Financial Infrastructure & Partner Projects
Critical infrastructure and CI/CD development for the bank's internal core systems and B2B integrations.
- VNPay Integration Infrastructure: Architected highly available multi-cloud routing environments to serve as the secure integration bridge between the bank's core and external VNPay services.
- Insurance Partner Gateways: Engineered dedicated secure deployment pipelines and strict IAM isolation rules for cross-selling insurance partner platforms, guaranteeing absolute transaction security.
- QA/QC Core Environments: Built completely isolated CI/CD pipelines and infrastructure segments, allowing QA testing teams to perform rigorous integration testing without impacting banking production traffic.

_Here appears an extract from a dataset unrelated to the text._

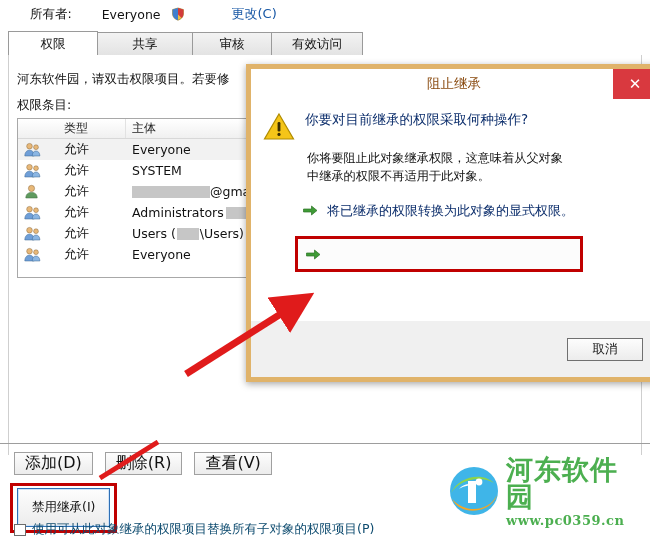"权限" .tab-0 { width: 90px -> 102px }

Comprehensive Tools & Technologies
- AWS Services: EC2, EKS, VPC, S3, RDS, ELB, IAM, Organizations, CodePipeline, CloudWatch, Route53
- GCP Services: Vertex AI, Cloud Run, IAM, AI Studio, Cloud Billing
- Cloud CLI: AWS CLI, gcloud CLI, kubectl, eksctl
- Containerization: Docker, Docker Compose, Docker Buildx, Docker Manifest, Helm
- CI/CD Platforms: GitLab CI/CD, AWS CodePipeline, ArgoCD, Jenkins
- IaC & Configuration: Terraform, Ansible
- Monitoring & Observability: Grafana, Prometheus, Loki, Tempo, Jaeger, Kibana, CloudWatch
- Scripting & Automation: Python, Bash, n8n, Cron
- AI Workflows (Daily): ChatGPT, Claude AI (Skills, Sub-agents, Co-working), Gemini, GitHub Copilot, MCP
- AI CLI Tools: Kiro CLI, Amazon Q CLI, Gemini CLI
- Version Control: Git, GitLab, GitHub
- OS & Environment: Linux (Ubuntu, Amazon Linux), WSL, SSH
- Project Management: Redmine, Agile/Scrum
Engineering Philosophy & Work Ethic
- Leadership & Ownership: Led the AI team as Tech Lead, drove critical architecture decisions, and took full ownership of complex projects from initial research to stable production.
- Fast Technology Adoption: Continuously evaluated and integrated emerging technologies (LightRAG, KAG, Gemini, MCP, AI Agents) into production pipelines within weeks.
- Cross-team Collaboration: Partnered closely with Customer Service, HR, and Recruitment departments to deliver AI solutions that accurately solved real-world business bottlenecks.
- Problem-Solving under Pressure: Re-architected critical systems (e.g., Call Scoring, AWS OU zero-downtime migration) while strictly maintaining daily banking operations.
- Mentoring & Knowledge Sharing: Guided cross-functional team members on DevOps methodologies, cloud architecture, and AI integration patterns, enabling them to operate independently.
- Self-motivated & Proactive: Independently researched new tech, initiated POCs, and proposed architectural upgrades before being asked — driving relentless innovation within the platform.
- Critical Thinking (Trade-offs): Constantly evaluated vital metrics regarding cost (FinOps), performance, and reliability when making large-scale engineering and infrastructure decisions.